CX-F500
COLTINA CX-F500


1990年代前半期においてスーパー最大手?のダイエーが業界に先駆けて展開したPB(自店の独自ブランド)戦略の中、
日用雑貨用品関係を担うブランドとして誕生したのがCOLTINA(コルティナ)ブランドだ。
このコルティナに限らず、その他ブランドの数々も基本的に日頃取引している仕入れ先の相手メーカーと共同開発し、
極力製造メーカーの名前は伏せたり、自店販売専用モデルとすることで流通価格のロスを抑え、比較的手頃な価格で
消費者に提供していこう・・・といった目的の自社ブランド戦略である。

今回取り上げているCDダブルラジカセ・CX-F500であるが、商品カテゴリーとしては家電製品となるので、同店でも
比較的大きめな規模の店舗にある家電コーナーのみの取り扱いであったと思われる。
家電を取り扱うスーパーがラジカセを開発する・・・というのも無理がある話なので、本機もどこかのメーカーと共同開発、
もしくは既存のモデル(場合によっては海外モデルなど)をダイエー仕向バージョンとして再開発したものと思われる。
ダイエーは以前にも、自社ブランド「BUBU」にてラジカセを販売していたこともあったようだ。
この時は比較的まだ経営が安定していたと思われる頃のクラウン製品をBUBUブランドで販売していたようではあるが、
本機は比較的まだ最近の機種(とは言っても1995年頃)であるので、1990年代に入った途端、コジマ電機でも見かけなく
なってしまったクラウンがこっそり作っていた・・・ということはちょっと考えられないのである。

**抜粋した行:**

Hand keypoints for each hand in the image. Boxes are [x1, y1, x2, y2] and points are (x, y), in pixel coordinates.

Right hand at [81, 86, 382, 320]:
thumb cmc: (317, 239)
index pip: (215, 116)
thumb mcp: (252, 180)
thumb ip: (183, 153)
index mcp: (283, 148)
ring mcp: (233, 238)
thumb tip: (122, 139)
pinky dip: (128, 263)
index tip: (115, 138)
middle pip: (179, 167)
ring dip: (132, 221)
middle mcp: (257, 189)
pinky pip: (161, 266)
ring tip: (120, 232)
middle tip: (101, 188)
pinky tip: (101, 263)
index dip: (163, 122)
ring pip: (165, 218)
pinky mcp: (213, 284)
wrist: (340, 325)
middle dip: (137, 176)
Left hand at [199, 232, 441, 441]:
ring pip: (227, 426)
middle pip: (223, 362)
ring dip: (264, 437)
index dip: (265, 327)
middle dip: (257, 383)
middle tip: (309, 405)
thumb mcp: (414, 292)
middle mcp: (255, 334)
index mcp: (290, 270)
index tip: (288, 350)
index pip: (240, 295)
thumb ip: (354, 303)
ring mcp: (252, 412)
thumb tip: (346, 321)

**課題:**
A. CX-F500の文章のうち、「1990年代前半期においてス」から始まり「て再開発したものと思われる。」で終わる部分を、一字一句違えずに打ち直すこと。
B. CX-F500の文章について、次の(i)〜(iii)が本文と合っているかを「はい」か「いいえ」で答え、判断の決め手となる本文の言葉をそのまま引用してください。
(i) COLTINAは日用雑貨用品関係を担うブランドとして誕生した。
(ii) CX-F500はダイエーのすべての店舗で取り扱われていたとされている。
(iii) CX-F500は1980年代の機種とされている。

**解答:**
A.
1990年代前半期においてスーパー最大手?のダイエーが業界に先駆けて展開したPB(自店の独自ブランド)戦略の中、
日用雑貨用品関係を担うブランドとして誕生したのがCOLTINA(コルティナ)ブランドだ。
このコルティナに限らず、その他ブランドの数々も基本的に日頃取引している仕入れ先の相手メーカーと共同開発し、
極力製造メーカーの名前は伏せたり、自店販売専用モデルとすることで流通価格のロスを抑え、比較的手頃な価格で
消費者に提供していこう・・・といった目的の自社ブランド戦略である。

今回取り上げているCDダブルラジカセ・CX-F500であるが、商品カテゴリーとしては家電製品となるので、同店でも
比較的大きめな規模の店舗にある家電コーナーのみの取り扱いであったと思われる。
家電を取り扱うスーパーがラジカセを開発する・・・というのも無理がある話なので、本機もどこかのメーカーと共同開発、
もしくは既存のモデル(場合によっては海外モデルなど)をダイエー仕向バージョンとして再開発したものと思われる。

B.
(i) はい。「日用雑貨用品関係を担うブランドとして誕生したのがCOLTINA(コルティナ)ブランドだ」
(ii) いいえ。「比較的大きめな規模の店舗にある家電コーナーのみの取り扱いであったと思われる」
(iii) いいえ。「本機は比較的まだ最近の機種(とは言っても1995年頃)であるので」